Data entries
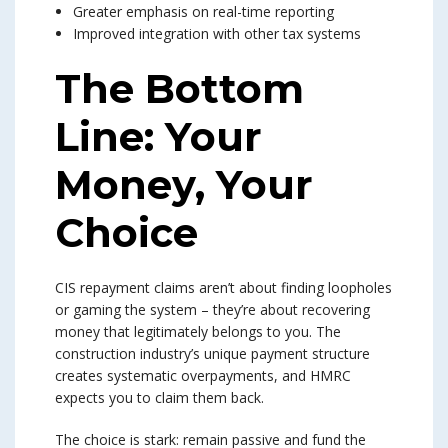
Greater emphasis on real-time reporting
Improved integration with other tax systems
The Bottom
Line: Your
Money, Your
Choice
CIS repayment claims aren’t about finding loopholes
or gaming the system – they’re about recovering
money that legitimately belongs to you. The
construction industry’s unique payment structure
creates systematic overpayments, and HMRC
expects you to claim them back.
The choice is stark: remain passive and fund the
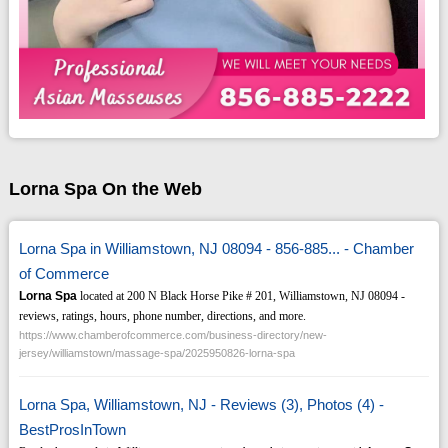
Lorna Spa On the Web
Lorna Spa in Williamstown, NJ 08094 - 856-885... - Chamber
of Commerce
Lorna Spa
located at 200 N Black Horse Pike # 201, Williamstown, NJ 08094 -
reviews, ratings, hours, phone number, directions, and more.
https://www.chamberofcommerce.com/business-directory/new-
jersey/williamstown/massage-spa/2025950826-lorna-spa
Lorna Spa, Williamstown, NJ - Reviews (3), Photos (4) -
BestProsInTown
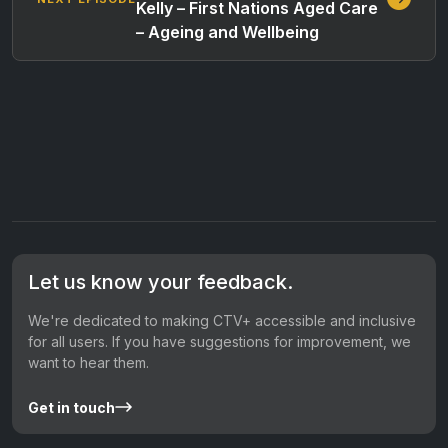
Kelly – First Nations Aged Care
– Ageing and Wellbeing
Let us know your feedback.
We're dedicated to making CTV+ accessible and inclusive
for all users. If you have suggestions for improvement, we
want to hear them.
Get in touch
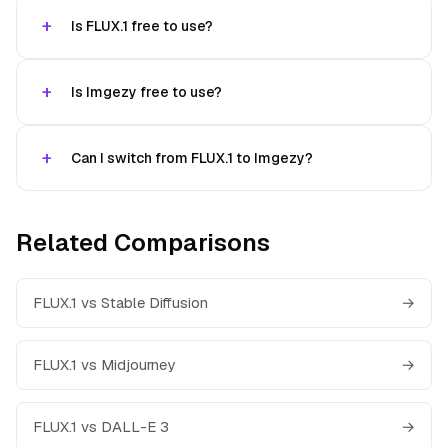
Is FLUX.1 free to use?
Is Imgezy free to use?
Can I switch from FLUX.1 to Imgezy?
Related Comparisons
FLUX.1 vs Stable Diffusion
→
FLUX.1 vs Midjourney
→
FLUX.1 vs DALL-E 3
→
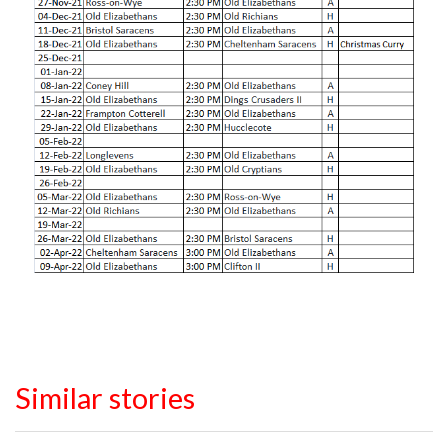
Similar stories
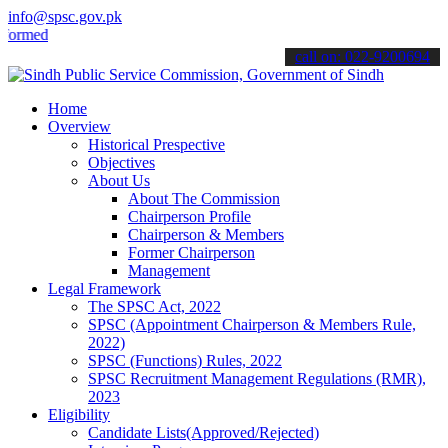
info@spsc.gov.pk
ed about the latest SPSC updates & announcements".
call on: 022-9200694
Home
Overview
Historical Prespective
Objectives
About Us
About The Commission
Chairperson Profile
Chairperson & Members
Former Chairperson
Management
Legal Framework
The SPSC Act, 2022
SPSC (Appointment Chairperson & Members Rule,
2022)
SPSC (Functions) Rules, 2022
SPSC Recruitment Management Regulations (RMR),
2023
Eligibility
Candidate Lists(Approved/Rejected)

_TO DO:_ Recast the lines of the records as a JSON list of strings, one string per line and no blank lines, beginning at the line that contains "Kelly – First Nations Aged Care" and stopping at the end of the records. Leave out the pictures.

_PROBLEM SOLUTION:_
[
  "Kelly – First Nations Aged Care",
  "– Ageing and Wellbeing",
  "Let us know your feedback.",
  "We're dedicated to making CTV+ accessible and inclusive",
  "for all users. If you have suggestions for improvement, we",
  "want to hear them.",
  "Get in touch",
  "Is FLUX.1 free to use?",
  "Is Imgezy free to use?",
  "Can I switch from FLUX.1 to Imgezy?",
  "Related Comparisons",
  "FLUX.1 vs Stable Diffusion",
  "→",
  "FLUX.1 vs Midjourney",
  "→",
  "FLUX.1 vs DALL-E 3",
  "→",
  "Similar stories",
  "info@spsc.gov.pk",
  "ed about the latest SPSC updates & announcements\".",
  "call on: 022-9200694",
  "Home",
  "Overview",
  "Historical Prespective",
  "Objectives",
  "About Us",
  "About The Commission",
  "Chairperson Profile",
  "Chairperson & Members",
  "Former Chairperson",
  "Management",
  "Legal Framework",
  "The SPSC Act, 2022",
  "SPSC (Appointment Chairperson & Members Rule,",
  "2022)",
  "SPSC (Functions) Rules, 2022",
  "SPSC Recruitment Management Regulations (RMR),",
  "2023",
  "Eligibility",
  "Candidate Lists(Approved/Rejected)"
]